What Aryan Actually Means
Everyone has a picture in their head when they hear Aryan.
Blonde hair. Blue eyes. White skin. Certainty. The propaganda worked so thoroughly that the myth calcified into something that feels like historical fact, like an actual truth about the world. And because people believed in this fantasy—because it was powerful enough to stake your identity on—millions of people were murdered.
Mo Asumang’s documentary Die Arier
traces this word down into what it actually means. She sits with them: white-supremacist organizations, KKK members, even people who genuinely believe the Nazis escaped to Mars and pilot UFOs in zigzag patterns over Berlin. She asks what they mean when they use this term, where the certainty comes from, what they think they’re protecting.

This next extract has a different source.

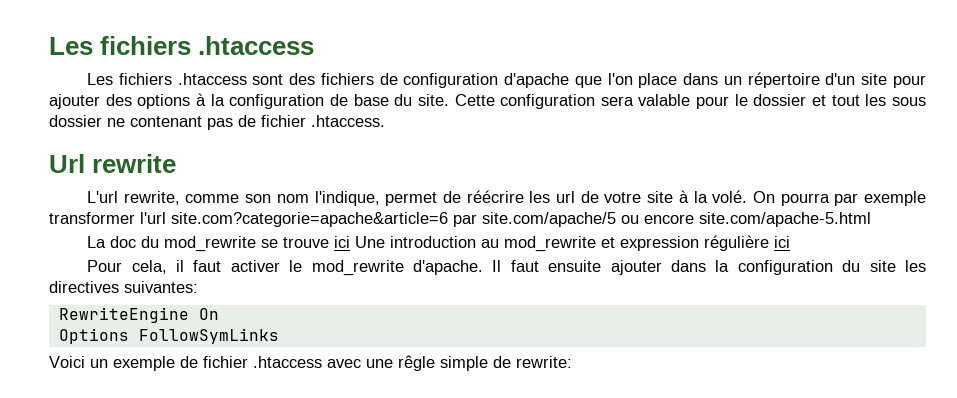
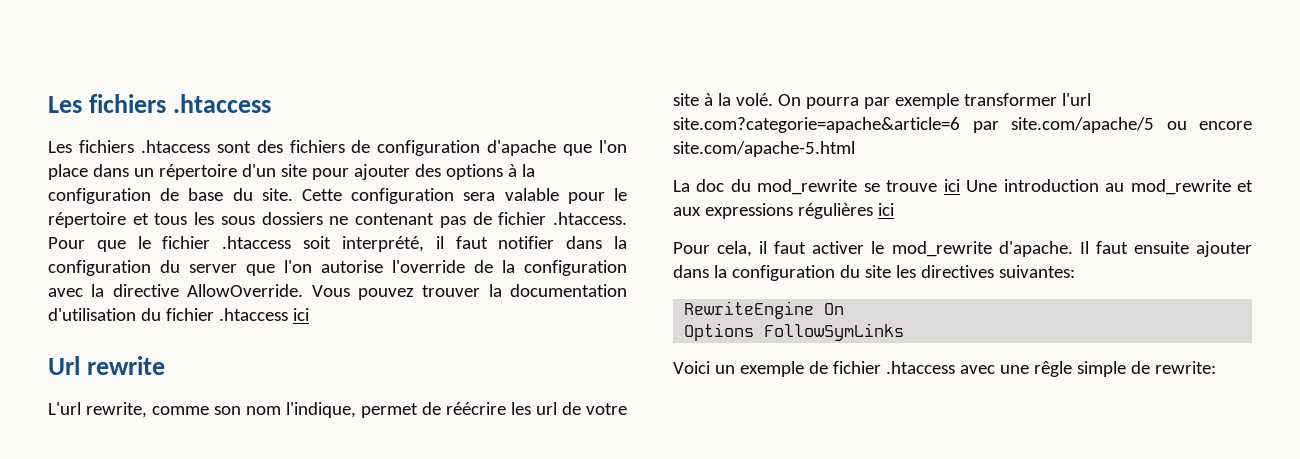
[753,94,860,106] dossier et tout -> [48,212,188,228] répertoire et tous
[49,115,102,127] dossier -> [261,212,323,225] dossiers
(385, 121) none -> [48,236,627,252] [48,260,627,276] [48,284,627,300] [48,308,309,321] Pour que le fichier .htaccess soit interprété, il faut notifier dans la configuration du server que l'on autorise l'override de la configuration avec la directive AllowOverride. Vous pouvez trouver la documentation d'utilisation du fichier .htaccess ici
[620,235,770,251] expression régulière -> [673,203,873,219] aux expressions régulières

The whole thing collapses under any real scrutiny. Aryans—the actual historical Aryans—were Indo-European peoples whose languages and cultures spread across continents. Nothing to do with Germany. Nothing to do with racial purity. Nothing exclusive, nothing pure. Pick up any history book and the entire mythology evaporates. It’s not even a close call.

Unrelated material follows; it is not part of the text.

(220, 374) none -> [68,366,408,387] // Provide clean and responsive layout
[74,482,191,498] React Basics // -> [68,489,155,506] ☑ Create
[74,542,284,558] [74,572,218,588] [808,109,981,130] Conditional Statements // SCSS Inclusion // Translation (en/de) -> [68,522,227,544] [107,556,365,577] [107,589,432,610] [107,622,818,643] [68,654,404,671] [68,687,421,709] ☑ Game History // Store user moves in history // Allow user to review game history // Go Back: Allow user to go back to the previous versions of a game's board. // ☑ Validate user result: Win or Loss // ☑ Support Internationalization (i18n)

What’s interesting about the documentary isn’t the hate groups or even the Mars delusion. It’s how the myth requires constant maintenance, constant insistence, because the reality it sits on top of won’t support it. Asumang doesn’t argue or lecture. She just lets them talk, and then the reality sits there beside their fantasy, and the gap between them is so vast it becomes almost unbearable to watch.
These people built their identities on something that ceases to exist the moment you look directly at it. That might be more pathetic than the violence itself. Not the cruelty, but the desperation to believe something so obviously false, so deeply fragile. It needs believers or it dies. Without constant reinforcement, without the community repeating the lie to each other, it collapses into nothing.
The documentary doesn’t feel angry. It feels patient. Which might be the worst thing you can do to a mythology—just let it speak for itself.